A dispersão, o envelhecer em cada gole de cerveja, em cada baforada de cigarro, entre anéis de fumo em dedos celibatários, o flirt mantido há mais de cinco anos com uma rapariga de cabelo preto.
Voltei, mais uma vez, da praia. Acordo bem cedo para ajudar um amigo.
O espelho não mente a não ser a si próprio.
Há uns dias voltei a dar formação, as mesmas cenas de assertividade, estratégia de gestão de conflitos, comunicação e relações interpessoais. A quem engano eu? Quase que não comunico e as relações interpessoais, principalmente neste ano, tiveram a tendência em se afunilar em duas ou três pessoas, no máximo.

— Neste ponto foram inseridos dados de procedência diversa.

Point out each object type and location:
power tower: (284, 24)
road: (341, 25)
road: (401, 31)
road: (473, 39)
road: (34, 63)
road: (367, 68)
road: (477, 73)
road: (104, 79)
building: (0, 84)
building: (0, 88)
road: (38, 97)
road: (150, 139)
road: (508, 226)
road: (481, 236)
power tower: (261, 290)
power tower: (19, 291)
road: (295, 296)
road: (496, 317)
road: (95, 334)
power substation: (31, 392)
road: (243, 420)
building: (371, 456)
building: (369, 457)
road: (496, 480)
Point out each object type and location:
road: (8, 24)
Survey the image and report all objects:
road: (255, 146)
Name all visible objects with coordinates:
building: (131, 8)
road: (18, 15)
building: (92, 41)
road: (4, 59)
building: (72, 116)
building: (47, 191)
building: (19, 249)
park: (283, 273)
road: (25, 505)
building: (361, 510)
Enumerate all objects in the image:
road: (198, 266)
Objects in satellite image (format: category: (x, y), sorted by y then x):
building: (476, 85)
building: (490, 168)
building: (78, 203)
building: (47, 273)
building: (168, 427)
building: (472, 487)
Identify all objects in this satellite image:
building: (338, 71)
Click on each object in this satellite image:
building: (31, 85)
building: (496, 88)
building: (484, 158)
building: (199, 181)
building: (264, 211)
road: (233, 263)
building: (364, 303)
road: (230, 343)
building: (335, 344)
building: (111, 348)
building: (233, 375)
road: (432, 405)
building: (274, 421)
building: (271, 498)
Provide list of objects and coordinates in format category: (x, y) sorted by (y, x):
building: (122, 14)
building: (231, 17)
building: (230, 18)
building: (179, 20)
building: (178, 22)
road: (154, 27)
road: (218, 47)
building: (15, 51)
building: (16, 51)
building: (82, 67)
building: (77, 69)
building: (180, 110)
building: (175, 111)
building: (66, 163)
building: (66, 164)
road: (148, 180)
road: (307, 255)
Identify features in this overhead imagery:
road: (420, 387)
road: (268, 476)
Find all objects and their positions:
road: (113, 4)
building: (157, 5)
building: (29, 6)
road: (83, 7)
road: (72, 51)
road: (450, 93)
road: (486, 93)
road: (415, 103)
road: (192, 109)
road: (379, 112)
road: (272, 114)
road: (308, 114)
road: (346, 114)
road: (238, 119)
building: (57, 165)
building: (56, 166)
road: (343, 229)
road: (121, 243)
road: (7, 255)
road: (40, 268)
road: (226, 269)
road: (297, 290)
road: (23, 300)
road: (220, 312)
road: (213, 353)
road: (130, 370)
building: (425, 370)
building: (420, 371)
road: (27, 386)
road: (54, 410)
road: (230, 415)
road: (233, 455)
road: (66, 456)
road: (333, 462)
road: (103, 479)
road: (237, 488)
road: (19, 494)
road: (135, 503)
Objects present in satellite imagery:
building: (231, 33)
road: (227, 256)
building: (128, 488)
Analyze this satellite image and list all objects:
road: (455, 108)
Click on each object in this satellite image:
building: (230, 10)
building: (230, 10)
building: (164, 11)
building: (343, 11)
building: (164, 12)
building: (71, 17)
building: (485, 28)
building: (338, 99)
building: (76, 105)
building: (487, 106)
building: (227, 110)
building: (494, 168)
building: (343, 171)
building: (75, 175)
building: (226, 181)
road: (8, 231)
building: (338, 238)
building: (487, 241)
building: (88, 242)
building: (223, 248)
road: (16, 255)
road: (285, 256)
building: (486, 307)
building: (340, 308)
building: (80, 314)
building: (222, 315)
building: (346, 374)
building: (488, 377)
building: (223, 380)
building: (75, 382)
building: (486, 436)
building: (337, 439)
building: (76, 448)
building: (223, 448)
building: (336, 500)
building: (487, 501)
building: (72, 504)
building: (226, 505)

Passo as mãos pelos lábios. Estão secos.
Passei o início da noite em conversa com o tipo do café da frente. Falou sobre o que era a sua vida em França, do seu amigo argelino, do ter casado pela igreja apesar de não a frequentar. De que falei eu?
Procurei nos cantos da memória as lembranças de uma pessoa que amei. Encontrei muito poucas.
Nota- é Verão, o discurso ácido não pega.
Nota- a permanência dos cenários envelhece a história dos actores.
Nota- trocava anos de uma vida insonsa por 5 mnts de sal.